Saying good riddance to soggy buns

Saying good riddance to soggy buns

Freshman Tyler Richards helped design a cap that keeps separated liquid from escaping a ketchup bottle. Photo by Sam O’Keefe

The solution to the soggy bun epidemic may be the brainchild of Missouri S&T freshman Tyler Richards and his friend, Jonathan Thompson. And it all started as an assignment for their high school Project Lead the Way capstone course, Engineering Development and Design. That’s when the Liberty, Mo., teens decided to tackle a common problem – how to keep water from running out of the ketchup bottle when it’s squeezed.


“If you don’t shake the bottle, any water that has separated from the ketchup will not be mixed back in,” Richards says. “It will come out the bottle before the ketchup does, leading to soggy buns. Soggy buns are gross.”

The Pythagoras cup, a clever vessel invented by the Greek mathematician and philosopher Pythagoras of Samos, served as inspiration for the pair. Designed to encourage drinking in moderation, the cup can only hold an optimal amount of liquid.

Richards and Thompson explored dozens of ideas over the course of the school year before coming up with their Syneresis Negation Apparatus (SNAP), a mushroom-like cap they created using a 3D printer.

“Like the cup, our design uses pressure to force a substance up and over a tube,” he says. “It was also based off a plumbing trap – though instead of stopping gas with water, our cap stops water with ketchup.”

The pair has received widespread media attention for their invention. They’ve applied for a provisional patent for the design and are working on leasing the patent to other companies to produce.

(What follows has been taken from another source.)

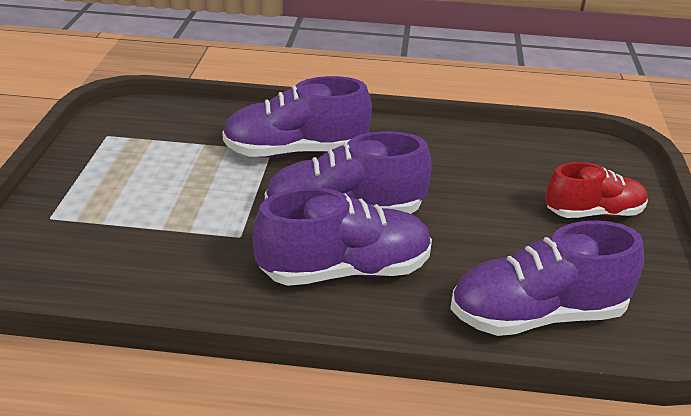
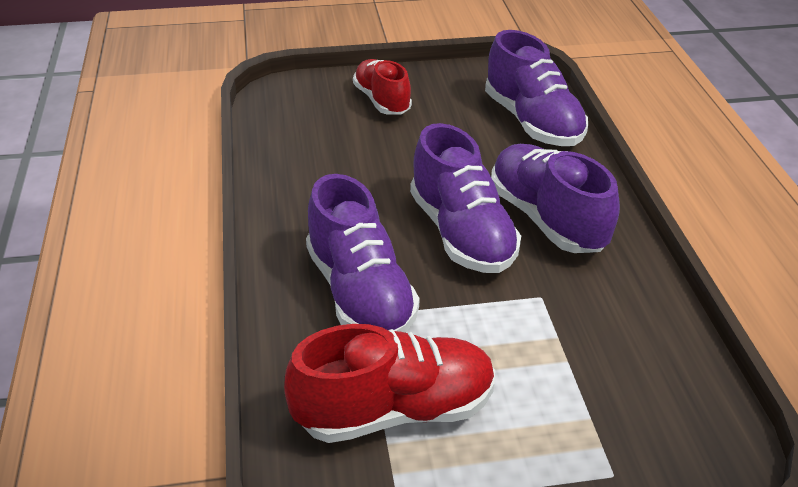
camera: 105 degrees left, 5 degrees up
none -> red shoe [284,324,495,443]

“This whole ketchup cap project and the attention that followed was certainly an experience,” he says. “It’s not often a high school student spends months researching ketchup. I just loved doing the hands-on projects and designing solutions for assignments.”

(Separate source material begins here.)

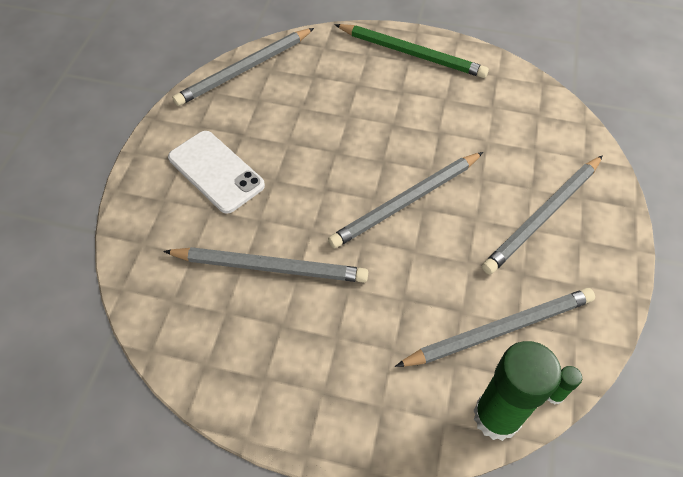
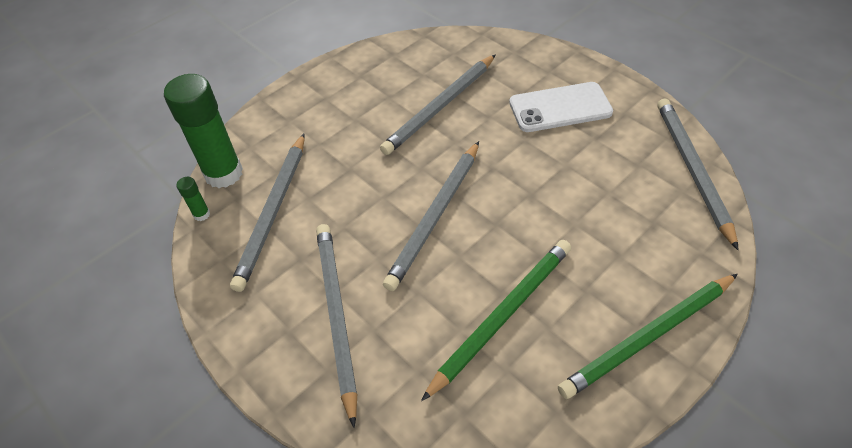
camera: 125 degrees right, 5 degrees down
grey pencil [328,152,483,248] -> grey pencil turned 150 degrees counterclockwise [383,141,479,291]
none -> green pencil [421,240,571,401]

He credits the project with helping him understand the process that goes into designing and creating new things.

“It has also taught me that sometimes the simplest approach is the best,” he says.

A former member of his high school’s FIRST robotics team, Richards is majoring in engineering at S&T and is looking forward to joining a design team.

“I chose Missouri S&T because it is a great school for people interested in science and technology,” he adds.